Tels étaient les travaux des valeureux Grecs. Les dieux, assis près de Zeus, maître de la foudre, regardent attentivement le grand ouvrage qu’élèvent ces guerriers à la cuirasse d’airain ; alors le puissant Poséidon s’écrie :

« O Zeus, quel homme désormais sur la terre voudra communiquer aux dieux sa pensée et ses desseins ? Ne vois-tu pas que les Grecs superbes ont élevé une muraille en avant de leurs vaisseaux, qu’ils ont creuse un fossé tout autour, sans avoir offert aux dieux d’illustres hécatombes ? La gloire de ces travaux s’étendra dans tous les lieux où brille la lumière du jour, et l’on oubliera ces remparts qu’avec tant de peine Phébos et moi nous avons élevés au roi Laomédon. »

Zeus, qui rassemble les nuages, lui répond en soupirant :

« O puissant Poséidon, toi qui ébranles la terre, que viens-tu de dire ? Laisse à d’autres divinités, qui n’ont ni ta force ni ta puissance, de redouter une telle pensée ; mais toi, ta gloire s’étendra partout où brille la lumière du jour. Va, lorsque les Grecs, à la longue chevelure, retourneront sur leurs vaisseaux vers les douces terres de la patrie, tu arracheras ces murs, tu les engloutiras dans le sein des mers, et tu couvriras de sable ces vastes rivages : ainsi disparaîtront ces hautes murailles qu’élevèrent les Grecs.»

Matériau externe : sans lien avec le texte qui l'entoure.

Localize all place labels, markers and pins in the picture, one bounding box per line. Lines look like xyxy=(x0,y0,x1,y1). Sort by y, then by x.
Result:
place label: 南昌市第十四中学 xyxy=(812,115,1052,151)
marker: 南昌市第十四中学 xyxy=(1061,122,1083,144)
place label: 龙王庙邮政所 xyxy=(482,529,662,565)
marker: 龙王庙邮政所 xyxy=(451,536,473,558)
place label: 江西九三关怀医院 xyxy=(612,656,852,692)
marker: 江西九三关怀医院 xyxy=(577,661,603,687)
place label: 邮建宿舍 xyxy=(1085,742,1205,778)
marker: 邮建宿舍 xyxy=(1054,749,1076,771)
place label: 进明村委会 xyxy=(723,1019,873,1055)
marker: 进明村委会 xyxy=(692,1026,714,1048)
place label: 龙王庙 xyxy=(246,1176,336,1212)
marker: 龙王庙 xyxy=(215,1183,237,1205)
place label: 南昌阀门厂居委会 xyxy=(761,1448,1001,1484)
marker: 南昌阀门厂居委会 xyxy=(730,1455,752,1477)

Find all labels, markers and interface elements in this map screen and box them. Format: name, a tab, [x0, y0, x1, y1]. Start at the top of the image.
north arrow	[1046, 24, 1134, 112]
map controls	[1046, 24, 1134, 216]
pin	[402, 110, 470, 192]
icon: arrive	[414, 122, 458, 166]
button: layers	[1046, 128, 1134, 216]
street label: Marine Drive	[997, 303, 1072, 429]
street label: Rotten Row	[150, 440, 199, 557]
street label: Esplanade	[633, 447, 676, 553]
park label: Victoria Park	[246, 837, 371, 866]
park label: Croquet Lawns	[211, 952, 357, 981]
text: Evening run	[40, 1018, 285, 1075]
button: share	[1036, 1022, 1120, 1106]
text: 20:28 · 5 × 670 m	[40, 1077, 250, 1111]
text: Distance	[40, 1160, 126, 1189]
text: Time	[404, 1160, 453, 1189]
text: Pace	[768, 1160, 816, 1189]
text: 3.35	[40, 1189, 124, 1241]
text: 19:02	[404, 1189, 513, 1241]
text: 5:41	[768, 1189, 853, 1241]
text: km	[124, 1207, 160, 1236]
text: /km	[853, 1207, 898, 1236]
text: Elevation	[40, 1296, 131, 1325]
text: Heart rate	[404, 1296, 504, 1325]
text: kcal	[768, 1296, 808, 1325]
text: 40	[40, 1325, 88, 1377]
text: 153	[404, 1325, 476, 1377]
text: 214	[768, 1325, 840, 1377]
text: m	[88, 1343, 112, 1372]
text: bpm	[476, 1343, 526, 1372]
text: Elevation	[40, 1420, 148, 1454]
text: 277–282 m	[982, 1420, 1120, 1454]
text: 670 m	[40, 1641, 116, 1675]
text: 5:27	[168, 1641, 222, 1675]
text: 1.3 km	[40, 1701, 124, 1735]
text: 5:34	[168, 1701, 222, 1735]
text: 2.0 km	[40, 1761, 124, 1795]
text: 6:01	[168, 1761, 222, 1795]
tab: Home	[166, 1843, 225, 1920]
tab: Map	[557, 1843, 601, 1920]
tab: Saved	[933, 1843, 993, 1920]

Pendant que les dieux s’entretiennent ainsi, le soleil termine sa carrière, et les Grecs achèvent leurs travaux. Ils égorgent les bœufs dans le camp, et préparent le repas du soir. Plusieurs vaisseaux, chargés de vin étaient venus de Lemnos, envoyés par le fils de Jason, Eunéos, qu’Hypsipyle conçut de Jason, pasteur des peuples. Mille mesures de ce vin furent offertes par Eunéos en présent aux Atrides. Le reste est acheté par les Grecs, qui donnent en échange soit du fer, soit de l’airain ; les uns offrent des peaux, les autres des bœufs ou des esclaves. Ils apprêtent le banquet joyeux ; et durant toute la nuit les Grecs prennent le repas, ainsi que les Troyens et les alliés dans l’enceinte d’Ilion. Mais cette nuit même Zeus médite contre eux d’affreux desseins, en faisant gronder son tonnerre. La pâle crainte s’empare de tous les cœurs ; les guerriers laissent couler à terre le vin de leurs coupes ; aucun d’eux n’ose boire avant d’avoir fait des libations au puissant fils de Cronos. Ils se couchent ensuite, et vont goûter les bienfaits du sommeil.